Energy efficiency law meets with opposition

09/25/2023

Source: Energy & Management Powernews

The Energy Efficiency Act is considered too weak by some associations, other industries fear too much bureaucracy and obstacles for data centers.

On September 21, the Bundestag passed the Energy Efficiency Act in the second attempt and after some amendments. It does not require the approval of the Bundesrat and will come into force on January 1, 2024. According to the law, companies with high energy consumption are to introduce energy or environmental management systems and draw up concrete plans for implementing measures for greater energy efficiency. Data centers must comply with efficiency targets and make sensible use of their waste heat.

This implements the EU's Efficiency Directive (EED). According to this, Germany's final energy consumption is to be reduced by at least 26.5 percent by 2030 compared with 2008. For the period after 2030, the German government aims to reduce Germany's final energy consumption by 45 percent by 2045 compared with 2008. Initially, targets for primary energy consumption were also included, but these have been dropped.

Green Party member Katrin Uhlig spoke of a clear framework for energy efficiency. SPD politician Robin Mesarosch said Germany was still far below its potential in energy efficiency. Too many companies were still shying away from investments, he said. CDU member Thomas Gebhart, on the other hand, spoke of a bureaucratic tangle and petty regulations. He knows no entrepreneur who would voluntarily waste energy.

Business associations complain about too much bureaucracy

The municipal utilities association VKU welcomed the fact that the planned interim targets for the year 2040 were deleted in the law and that the primary energy target for 2045 was also dropped completely. "We are critical of the fact that different requirements are to apply to municipal companies, which puts them at a disadvantage compared with private companies," said Ingbert Liebing. The VKU chief executive criticized above all the "rigid specifications in the draft law" that clashed with increasing requirements for supply and disposal. According to the National Water Strategy, stricter specifications for water management, for example, could increase primary energy use by up to 30 percent.
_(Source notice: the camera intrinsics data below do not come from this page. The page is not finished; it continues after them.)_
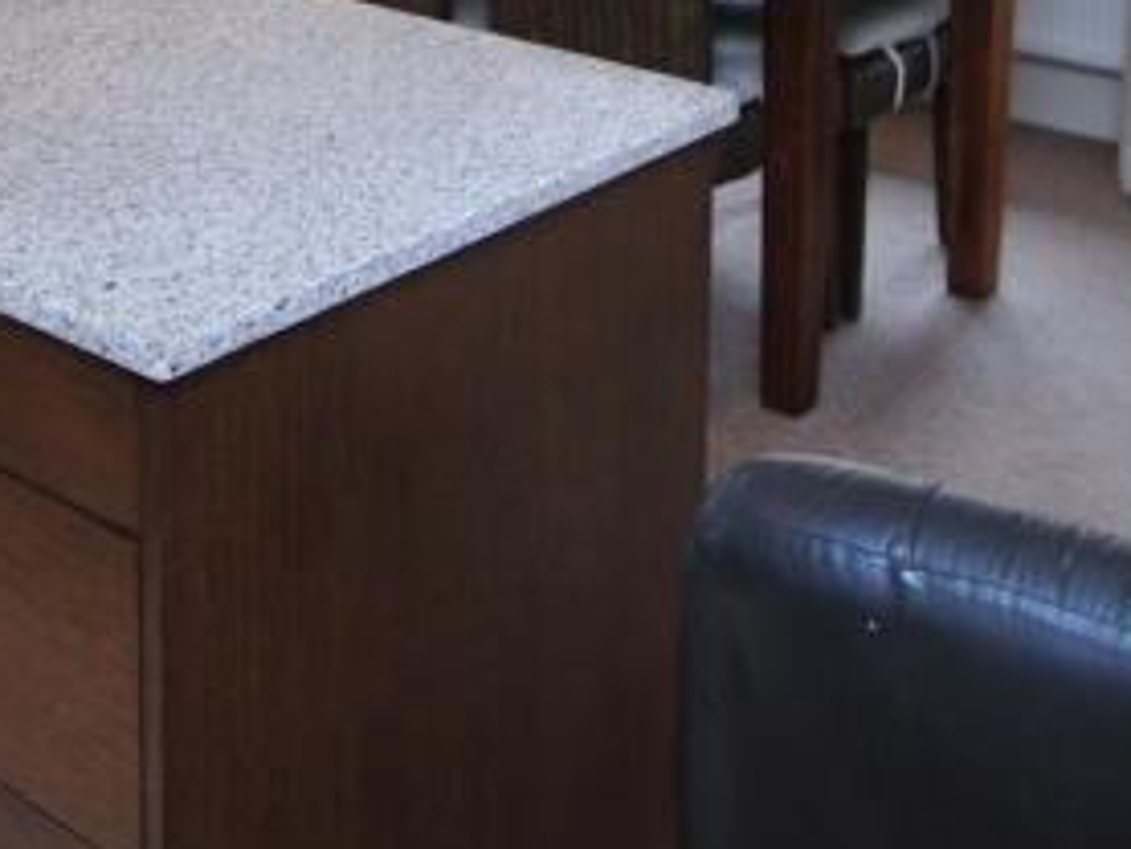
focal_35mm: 64
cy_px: -378
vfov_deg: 20.2
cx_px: 204
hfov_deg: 29.5
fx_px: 2092
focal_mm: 12
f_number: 3.8
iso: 100
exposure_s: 1/50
The Association of the Industrial Energy and Power Industry (VIK) regretted unused opportunities in the law. With a total of seven different definitions of economic efficiency in efficiency measures, the law is clearly too bureaucratic, criticized chief executive Christian Seyfert. The VIK fears that this effect would be further exacerbated, particularly in conjunction with the planned Heat Planning Act (WPG). With the regulations for waste heat use in industry, there is a danger that waste heat for use in heating networks will not be consistently classified as a sustainable form of energy.
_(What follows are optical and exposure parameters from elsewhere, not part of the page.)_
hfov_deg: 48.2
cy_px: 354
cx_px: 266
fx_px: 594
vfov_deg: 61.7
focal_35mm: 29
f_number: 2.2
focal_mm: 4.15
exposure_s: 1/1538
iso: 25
Data centers would have to prove efficiency

For data center operators, the law could become a digitalization brake, fears the electrical installation company Rittal. The data center industry and its IT infrastructure partners must now comply with the requirements while doing their best to avert possible conflicting goals and contradictions for the common goal of the energy transition.

"Data centers are the backbone for digital data rooms, without which no energy transition is possible," said Anna Klaft, Vice President Solution Sales IT at Rittal. Using waste heat makes sense whenever there is a clear consumer, she said. However, existing centers and those already planned cannot always take this into account, Klaft explained.
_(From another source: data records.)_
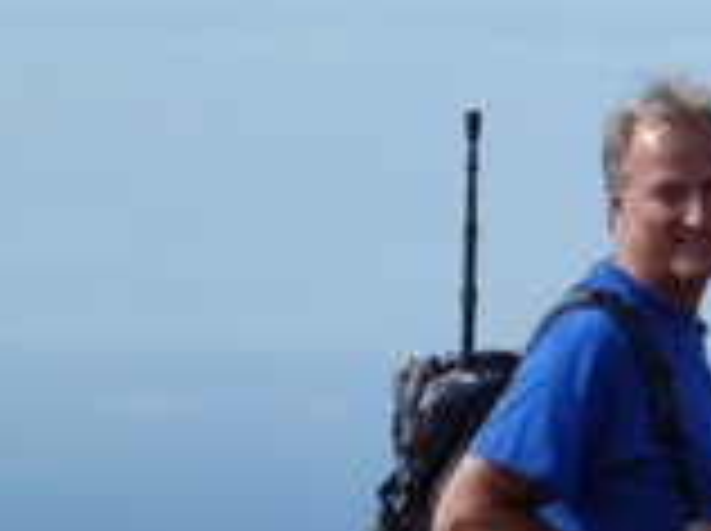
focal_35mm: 316
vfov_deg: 4.7
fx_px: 6481
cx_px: 850
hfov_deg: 6.2
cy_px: 693
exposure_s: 1/500
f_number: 5
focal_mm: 17
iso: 80
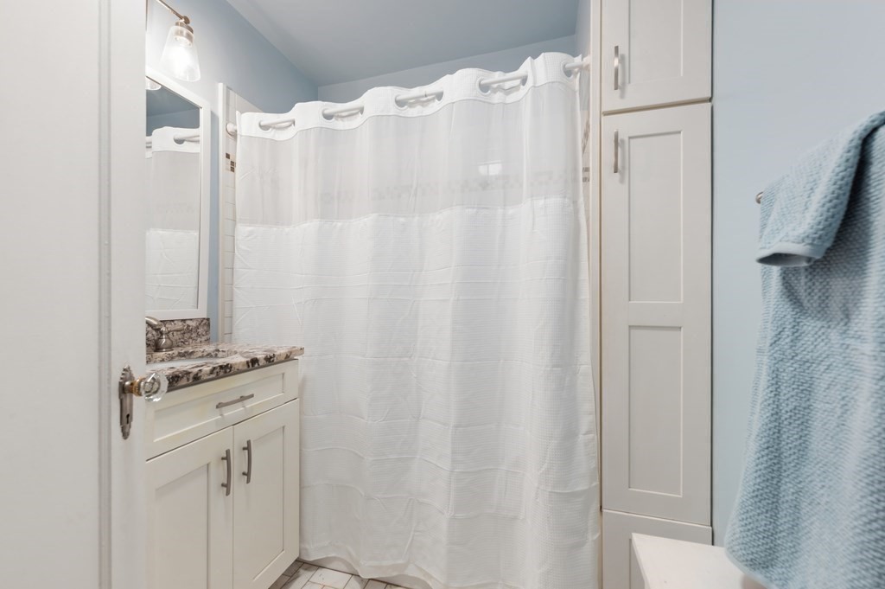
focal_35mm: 14
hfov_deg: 104.3
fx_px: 344
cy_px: 294
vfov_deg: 81.1
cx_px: 442
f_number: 8
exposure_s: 1/2.5
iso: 100
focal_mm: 14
Andreas Sichert, CEO of Munich-based climate tech company Orcan Energy welcomed the commitment to waste heat utilization as a contribution to climate protection. In the law it is stressed that "within the framework of reasonableness technical, economic and operational concerns are to be considered". Solutions already existed for this, he said, and they are also profitable. "We are doing our part to finally tap the unused potential of waste heat," Sichert offered.